Click below to view the features and highlights of your employer’s retirement plan. 

The plan highlights are only a brief overview of the plan's features and are not a legally binding document. The information in this section does not modify the terms of the plan and in the event of a conflict, the terms of the plan control.

Take advantage today

The State of Florida Optional Retirement Program (ORP) is available to all State University System Faculty and Administrative and Professional (A&P) employees.  

Enrollment must occur within 90 days from the date of hire or you will automatically be enrolled in the FRS Investment Plan. All employees who fill an ORP eligible position are eligible to participate.

Starting early has its advantages

State contributions

When you participate in the ORP, the state automatically makes a contribution for you.  Effective, July 1, 2012, your employer contribution was reduced to 5.14% of compensation.  That percentage is in accordance with Section 121.35(4), Florida Statutes.

Employee mandatory contributions

ORP participants must continue to contribute 3% of compensation as retirement contributions, on a pre-tax basis.  Your employer will automatically deduct the employee contributions.  

Voluntary contributions

You may supplement your employer contributions by making pretax contributions to your voluntary ORP account. Employees may contribute by salary reduction an amount not to exceed the percentage contributed by the university (currently 5.14%). Additionally, the Internal Revenue Code (IRC) limits your employee contribution (see IRS contribution limit below). 

2025 contribution limit

Your contribution limit for 2025 is $23,500.

Voluntary catch-up contributions

You may also be eligible to contribute additional catch-up contributions if you meet the following conditions. Please consult with your financial professional to discuss your personal voluntary contribution limit.

2025 catch - up contributions

> An additional $3,000 if you have 15 more years of service and have undercontributed in prior years, and 

> An additional $7,500 if you are age 50 or older.

Vesting

Vesting is a participant’s right of ownership to the money in his or her plan account.
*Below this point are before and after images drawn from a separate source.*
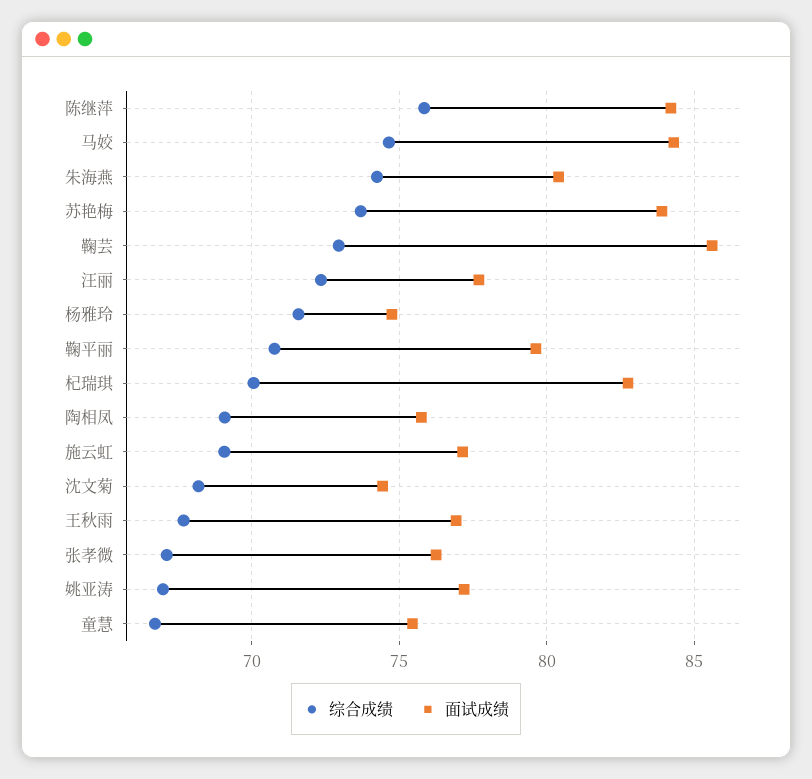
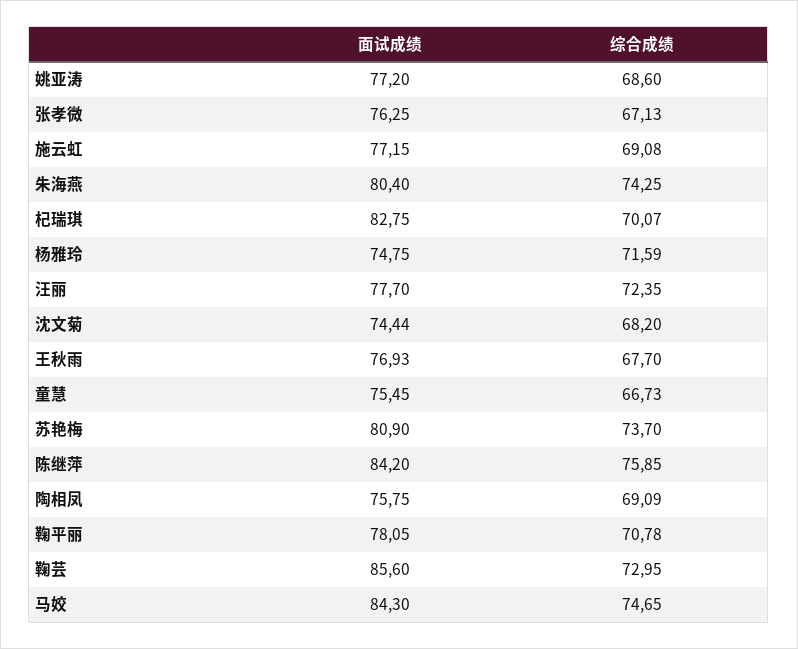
面试成绩, 苏艳梅: 84 -> 80.9
面试成绩, 鞠平丽: 79.5 -> 78.05
综合成绩, 姚亚涛: 67 -> 68.6

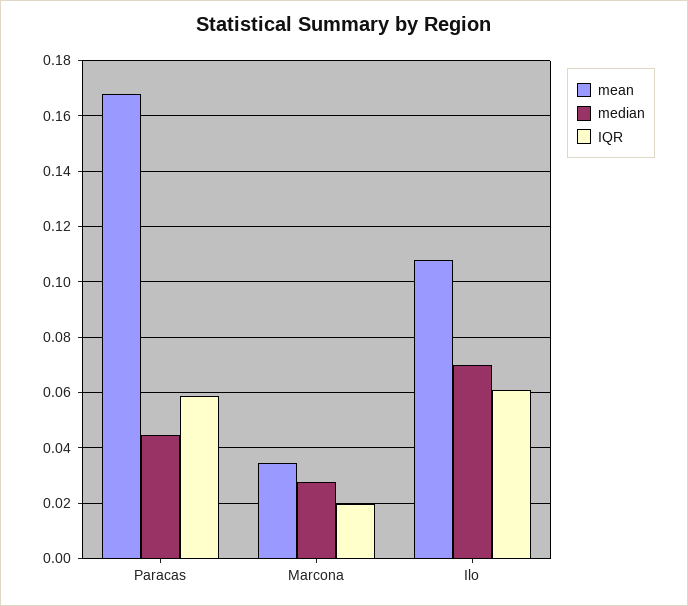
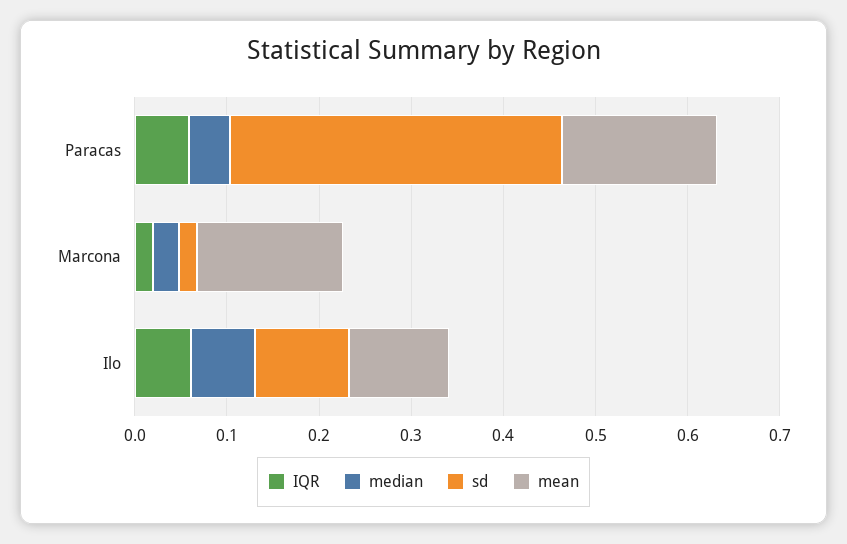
mean, Marcona: 0.035 -> 0.16
sd, Paracas: none -> 0.36
sd, Marcona: none -> 0.02
sd, Ilo: none -> 0.1

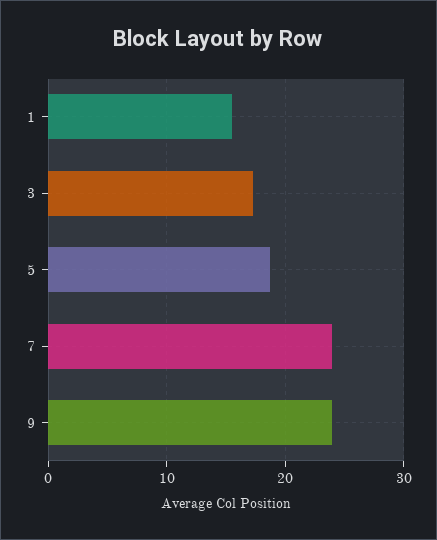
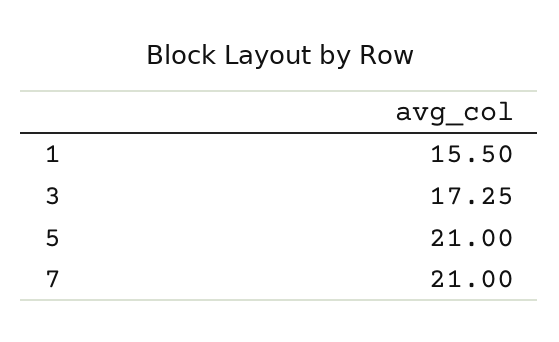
5: 19 -> 21
7: 24 -> 21
9: 24 -> none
You are always 100% vested in contributions made to the plan, plus any earnings they generate.

Accessing your money before retirement

Withdrawals

Your plan was established to encourage long-term savings, so withdrawals prior to age 59½ might be subject to federal restrictions and a 10% federal tax penalty. 

Generally, depending on your employer’s plan provisions, you may withdraw your vested account balance after you have been separated from service for 3 calendar months if you meet one of the following requirements: 

  • Early retirement (after age 55) or separation from service 
  • Your death or total disability

In addition, the Internal Revenue Service (IRS) requires you to take Required Minimum Distribution (RMD) withdrawals from your retirement account(s) annually beginning the year you reach the RMD eligible age. RMD eligible age is:

  • Age 73 if you were born January 1, 1951, or later (The RMD eligible age will increase to age 75 after December 31, 2032)
  • Age 72 if you were born after June 30, 1949, and before January 1, 1951 (For individuals turning age 72 in 2023, no RMD payment is required in 2023)
  • Age 70 ½ if you were born before July 1, 1949.
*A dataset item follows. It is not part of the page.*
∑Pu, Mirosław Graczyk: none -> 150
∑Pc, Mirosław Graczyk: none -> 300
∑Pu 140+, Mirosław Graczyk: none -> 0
Please be sure to check with the State’s ORP office to understand potential restrictions before withdrawing money from your ORP account.
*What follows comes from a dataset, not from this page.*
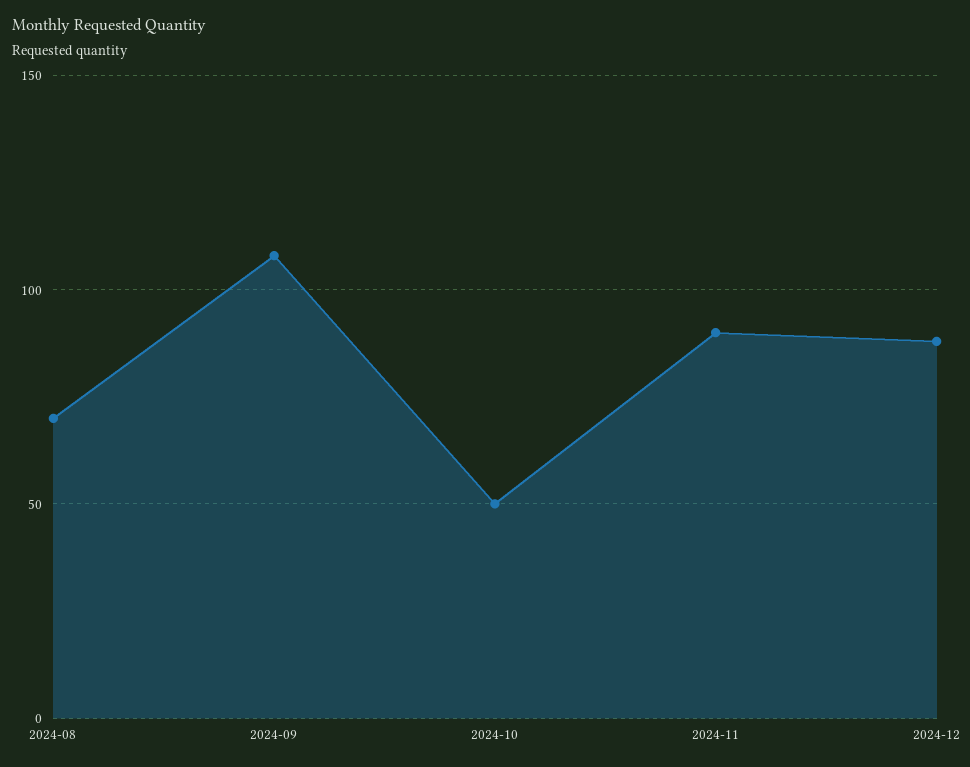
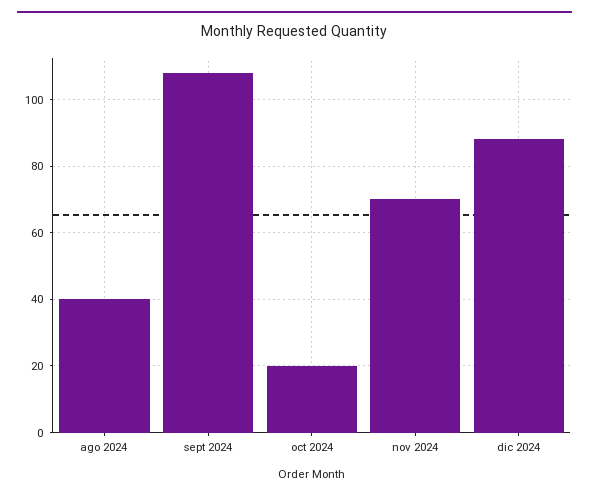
2024-08: 70 -> 40
2024-10: 50 -> 20
2024-11: 90 -> 70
Important considerations before deciding to move funds either into or out of a Corebridge Retirement Services account
There are many things to consider. For starters, you will want to carefully review and compare your existing account and the new account, including: fees and charges; guarantees and benefits; and, any limitations under either of the accounts. Also, you will want to know whether a surrender of your current account could result in charges. Your financial professional can help you review these and other important considerations. Consult a tax professional before making a decision to move funds either into or out of a Corebridge account.

Loans

Loans are not permitted in the plan.